Windows laptops stand up to Apple MacBooks

It must be noted that the EliteBook Ultra G1q has an immediately impressive 14-inch IPS display. It is nicely tuned for colours, quite vivid and well separated, without any elements of overbearing richness. This screen is quite bright too, and minimally reflective, a combination you’d really appreciate when warding off typically bright ceiling lighting that’s a common fixture in most offices. If you intend to do a spot of photo editing or watching some HDR (or high dynamic range) content, this screen does build those experiences on deep blacks.

That said, the 2240 x 1400 resolution is a bit of an outlier, particularly when you’d expect something closer to 2880 x 1800 for a 14-inch screen with the 16:10 aspect ratio. Nevertheless, this doesn’t result in softer sharpening – text is quite crisp and comfortable to read as do finer details emerge through from photos you’d be cropping in to on Lightroom. While this resolution may look odd on the spec sheet, the positive side to this is there are less pixels for the battery to illuminate.

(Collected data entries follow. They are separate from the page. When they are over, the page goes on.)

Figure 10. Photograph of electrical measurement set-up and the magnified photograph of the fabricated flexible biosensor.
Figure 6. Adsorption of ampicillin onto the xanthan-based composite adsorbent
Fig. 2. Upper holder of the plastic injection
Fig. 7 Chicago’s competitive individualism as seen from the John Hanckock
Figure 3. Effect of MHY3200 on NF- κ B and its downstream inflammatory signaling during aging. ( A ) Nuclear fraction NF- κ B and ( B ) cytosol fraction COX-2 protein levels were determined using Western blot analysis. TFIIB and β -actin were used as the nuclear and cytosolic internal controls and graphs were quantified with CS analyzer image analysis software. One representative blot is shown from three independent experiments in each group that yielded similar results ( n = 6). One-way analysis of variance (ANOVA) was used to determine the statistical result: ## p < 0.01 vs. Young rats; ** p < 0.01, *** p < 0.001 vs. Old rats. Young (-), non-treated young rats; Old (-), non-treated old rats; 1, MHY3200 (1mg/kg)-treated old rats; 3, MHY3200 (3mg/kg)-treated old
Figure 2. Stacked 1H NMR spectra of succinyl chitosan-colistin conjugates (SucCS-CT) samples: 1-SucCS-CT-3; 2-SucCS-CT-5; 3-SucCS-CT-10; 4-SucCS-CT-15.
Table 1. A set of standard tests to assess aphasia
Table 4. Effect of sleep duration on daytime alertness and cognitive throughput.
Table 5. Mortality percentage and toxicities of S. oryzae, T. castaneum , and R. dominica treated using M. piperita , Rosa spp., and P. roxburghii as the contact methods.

That neatly leads me to the small matter of extremely impressive battery life. Really impressive. The sort of numbers that only the Apple MacBooks could return consistently thus far, and very few Windows laptops ever got close. The EliteBook Ultra G1q can get you through almost three days at work before the battery is down to 5% and you must charge again – that’s at 50% brightness, typical productivity focused workflows and an hour of daily video binging. Close to 25 hours on a single charge, when not strained, is impressive.

The EliteBooks may have traditionally appealed to HP’s enterprise and business users, but there’s enough transition with the EliteBook Ultra G1q to suggest its appeal now includes the consumer demographic too. The baseline Copilot+ PC specs are very much ticking off the checklist, but the proposition is heavily reliant on HP’s value additions – the AI powered anti-malware suite, and an AI companion built on OpenAI’s GPT-4o models. It does cost a pretty penny, but pieces in this jigsaw deliver value.